If You Are Overweight, Lose Weight
Reducing weight can help lower your LDL and triglyceride levels while raising your HDL cholesterol. So if you gain excess weight you should try to lose weight.
Don't Drink Alcohol
Drinking alcohol may cause your triglyceride levels to rise. Excessive triglyceride levels increase the risk of heart disease in addition to LDL cholesterol.
Excessive drinking alcohol can also raise blood pressure and cause obesity, which are two more heart disease risk factors.
Give Up Smoking
Smoking lowers HDL cholesterol and increases the level at which fatty plaque builds up in the artery walls. Additionally, it increases the chance of blood clots. You run a higher risk of heart attack and stroke because of these variables.
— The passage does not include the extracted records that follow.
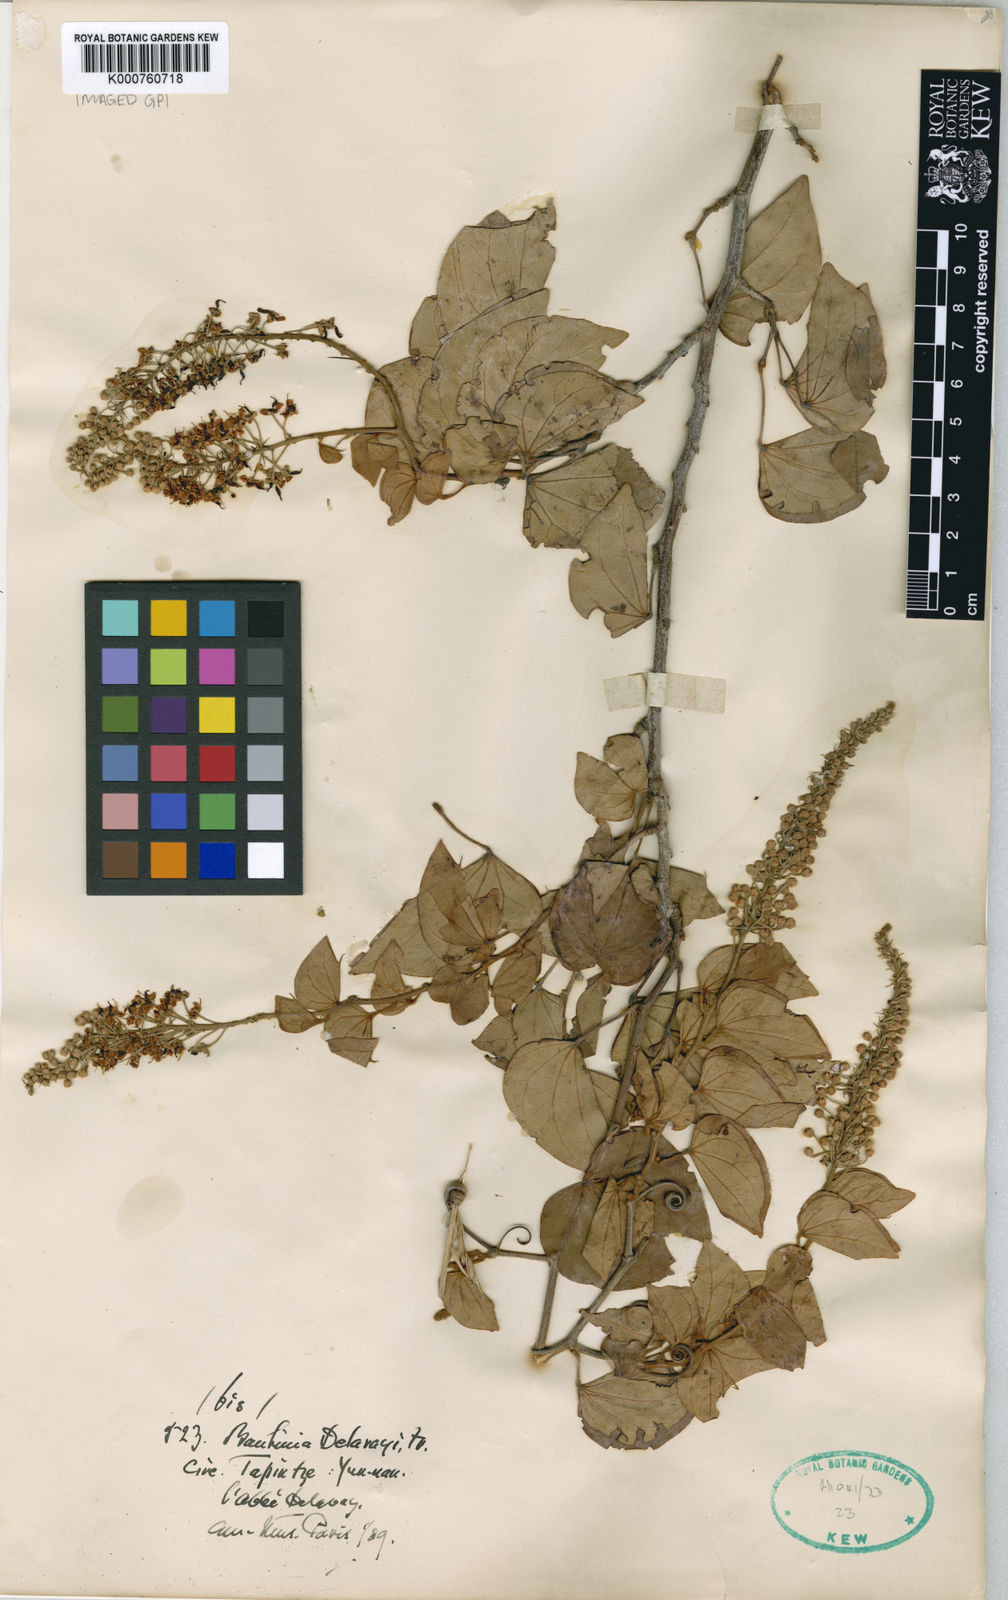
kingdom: Plantae
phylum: Tracheophyta
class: Magnoliopsida
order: Fabales
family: Fabaceae
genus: Phanera
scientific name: Phanera delavayi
One of the finest strategies to enhance the health of your heart and blood vessels is to give up smoking.
In conclusion, a diet high in foods that are known to lower cholesterol, such as beans, nuts, seeds, berries, and oats, is one of the greatest strategies to promote healthy blood lipid levels and lower your risk of heart disease.
Consult a cardiologist or a qualified dietitian with expertise in heart health if you have concerns about your cholesterol levels or require particular dietary advice for lowering cholesterol.